● Extract:
········

[R-C] Simplifying the TCP throughput algorithm

[Fred Baker]

Personally, I tend to think in terms of the upper bound on goodput, which is

             cwnd * pmtu
     rate = -------------
                 rtt

Yes, actual goodput measured over the life of the session is a little less as described in the equation. In samples I have taken, my observation is that there might be hundreds to thousands of RTTs, and we drop a single digit number of packets - on the order of 1% of the RTTs have an actual throughput rate that differs from the upper bound. To my small mind, the impact of competing with a variable amount of competitive traffic has a much larger effect on goodput than loss.

YMMV

On Mar 29, 2012, at 1:04 PM, Harald Alvestrand wrote:

> I did some extremely rough numerical experiments with the TCP throughput algorithm.

········

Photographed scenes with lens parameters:
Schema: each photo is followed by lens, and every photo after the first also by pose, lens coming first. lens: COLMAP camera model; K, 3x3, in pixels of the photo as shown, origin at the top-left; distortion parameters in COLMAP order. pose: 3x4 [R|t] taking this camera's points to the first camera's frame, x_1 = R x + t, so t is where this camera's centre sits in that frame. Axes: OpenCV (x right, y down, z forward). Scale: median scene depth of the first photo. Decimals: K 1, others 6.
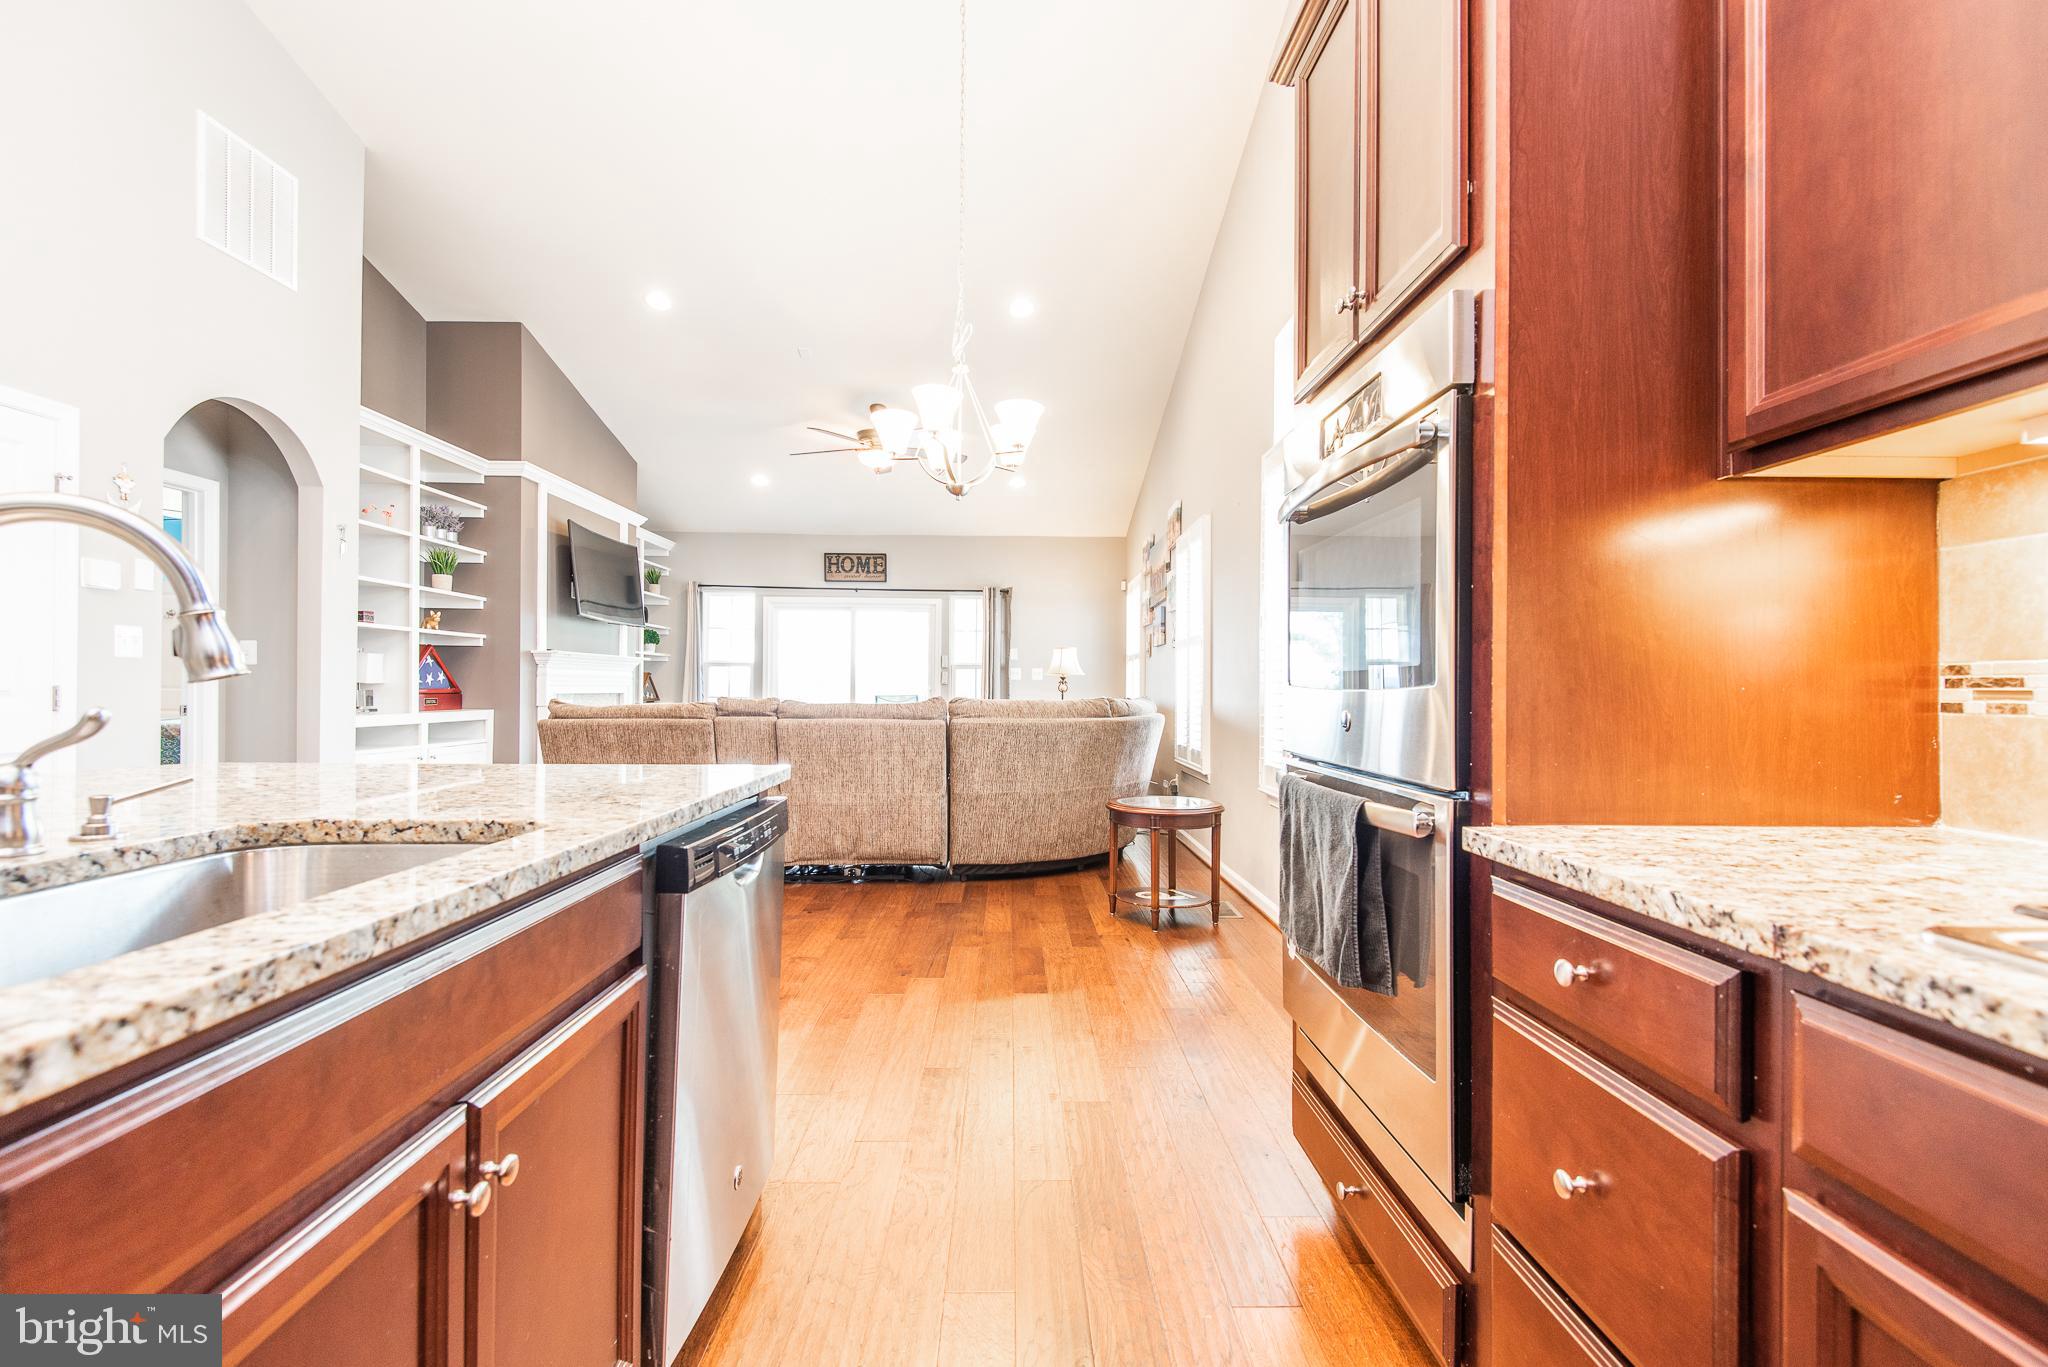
lens RADIAL K [[931.6, 0, 1020.6], [0, 931.6, 684.6], [0, 0, 1]] dist [0.019273, -0.012306]
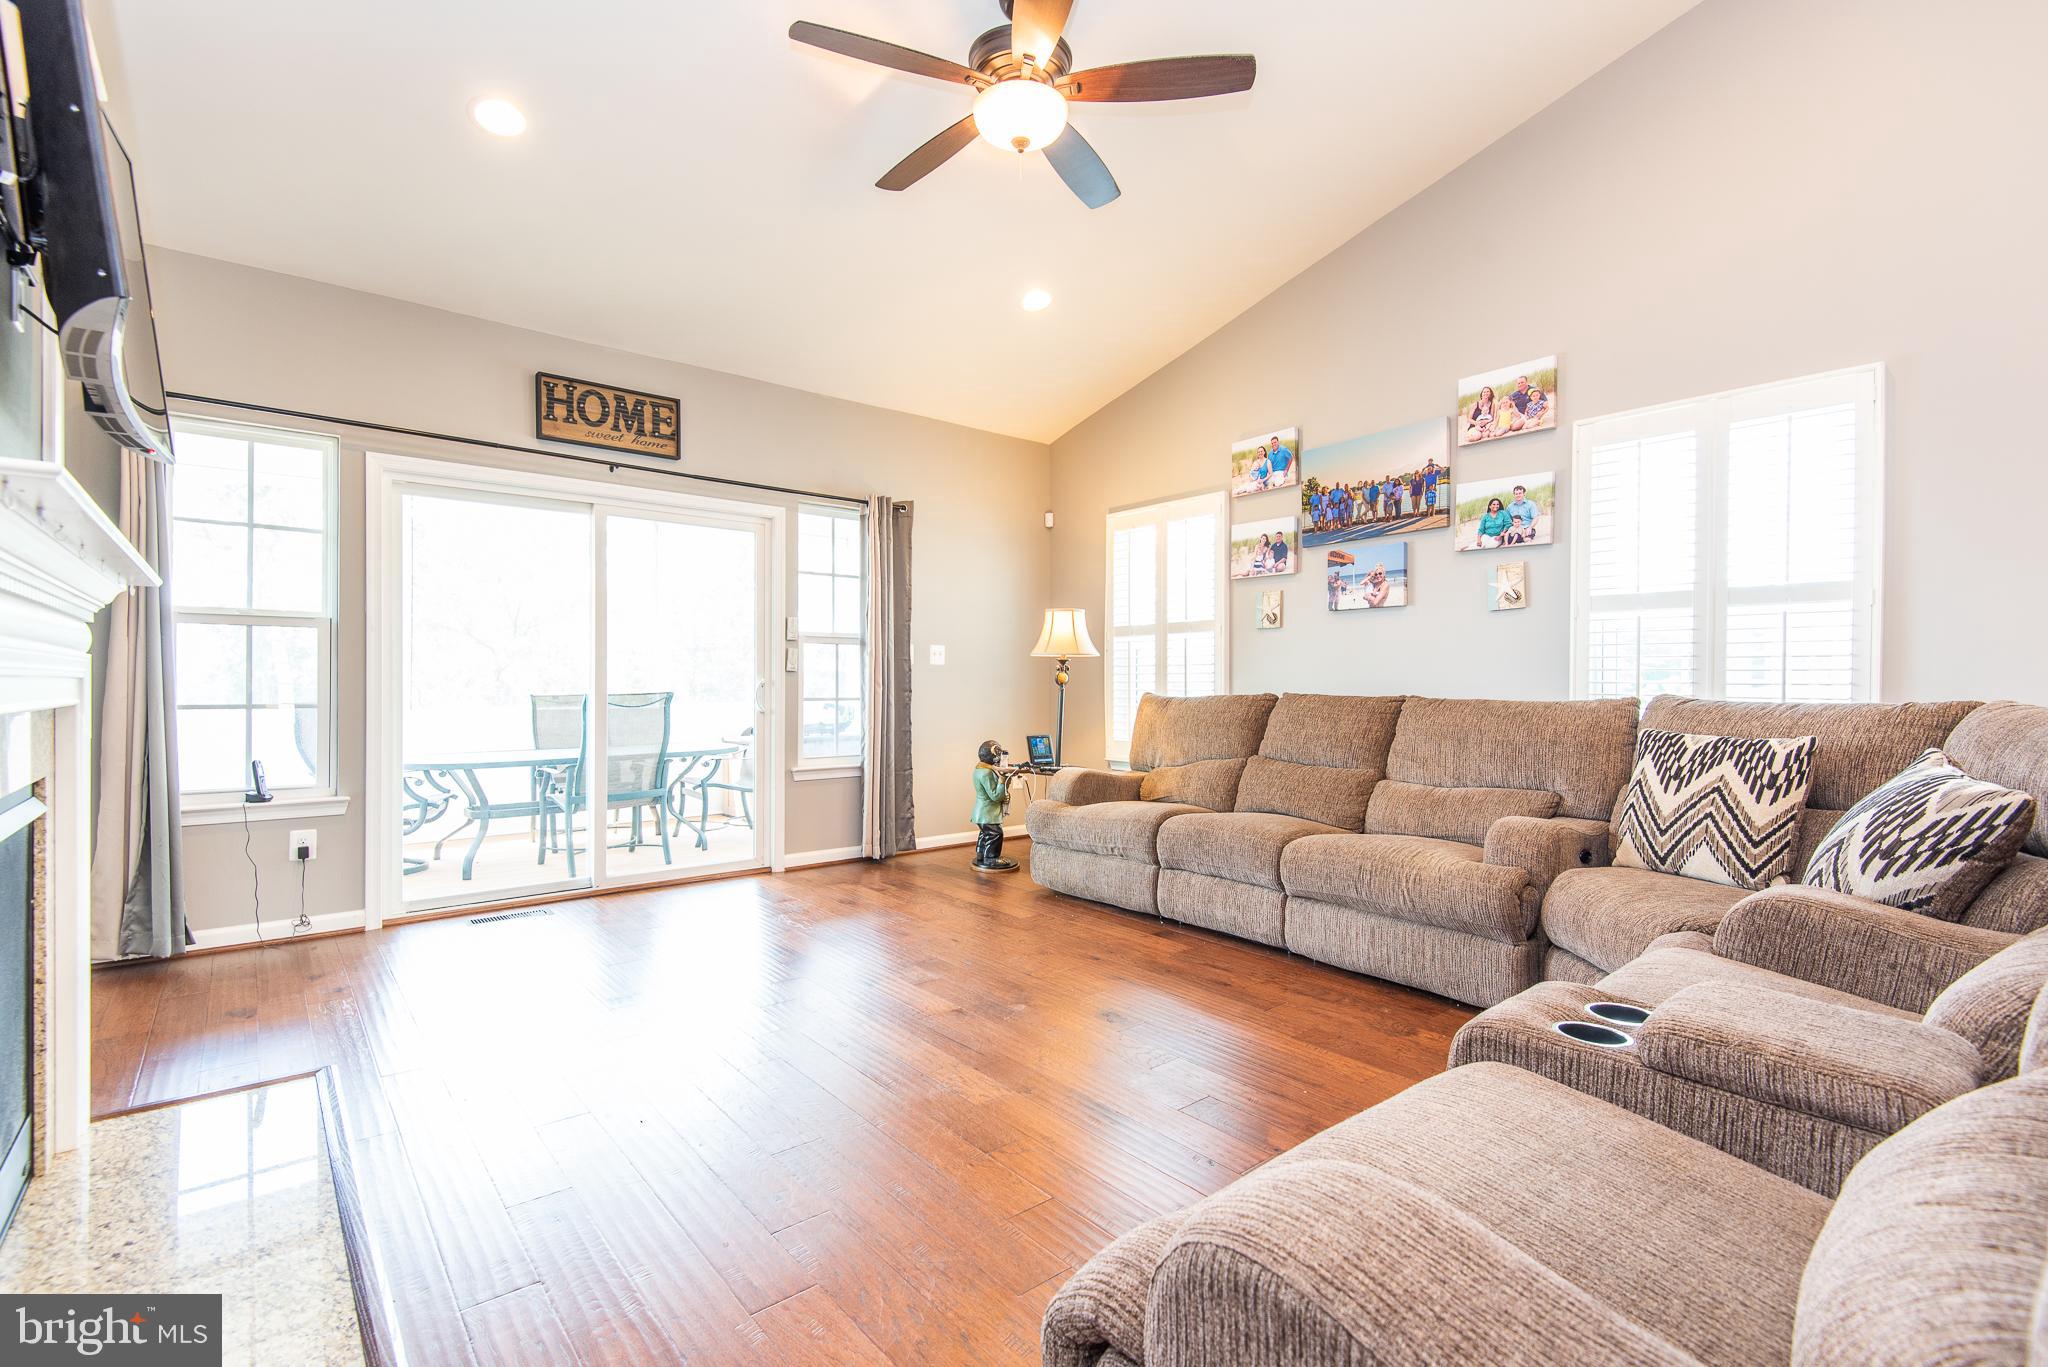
lens RADIAL K [[931.6, 0, 1026.3], [0, 931.6, 697.1], [0, 0, 1]] dist [0.019273, -0.012306]
pose [[0.779464, -0.010317, 0.626362, -0.644045], [0.001046, 0.999884, 0.015167, 0.012997], [-0.626446, -0.011167, 0.779385, 1.054950]]
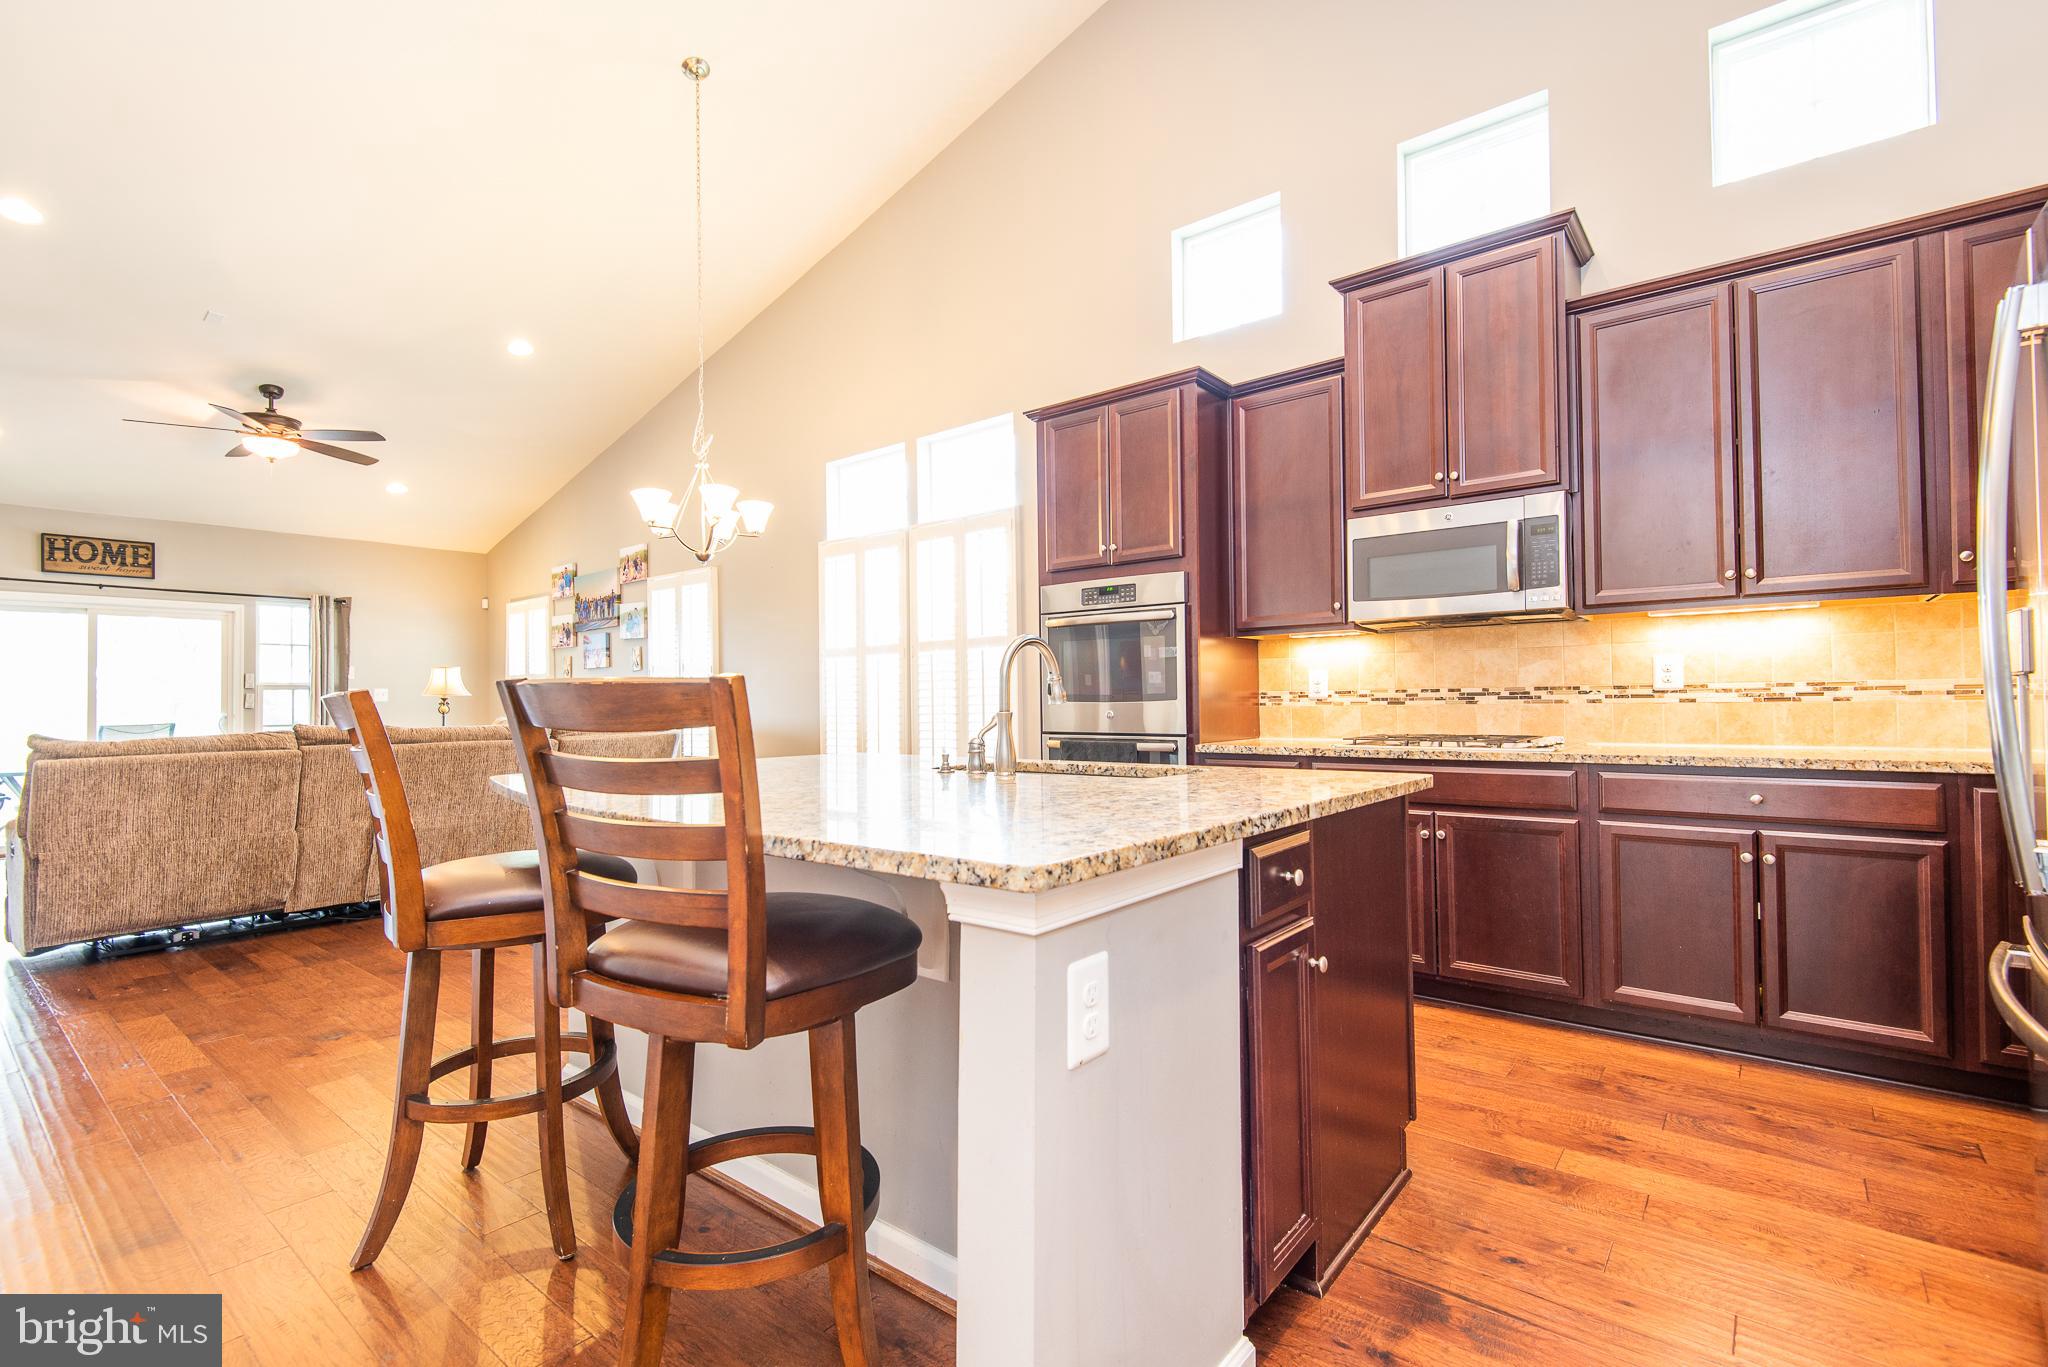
lens RADIAL K [[931.6, 0, 1022.0], [0, 931.6, 686.4], [0, 0, 1]] dist [0.019273, -0.012306]
pose [[0.651829, -0.003168, 0.758360, -0.556452], [0.014548, 0.999859, -0.008328, -0.006349], [-0.758227, 0.016461, 0.651783, -0.135206]]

········

● Work order: Write out the entire message on TCP throughput word for word, keeping every line as it appears. This material was taken from a separate source.

● Solution to this problem:
[R-C] Simplifying the TCP throughput algorithm

[Fred Baker]

Personally, I tend to think in terms of the upper bound on goodput, which is

             cwnd * pmtu
     rate = -------------
                 rtt

Yes, actual goodput measured over the life of the session is a little less as described in the equation. In samples I have taken, my observation is that there might be hundreds to thousands of RTTs, and we drop a single digit number of packets - on the order of 1% of the RTTs have an actual throughput rate that differs from the upper bound. To my small mind, the impact of competing with a variable amount of competitive traffic has a much larger effect on goodput than loss.

YMMV

On Mar 29, 2012, at 1:04 PM, Harald Alvestrand wrote:

> I did some extremely rough numerical experiments with the TCP throughput algorithm.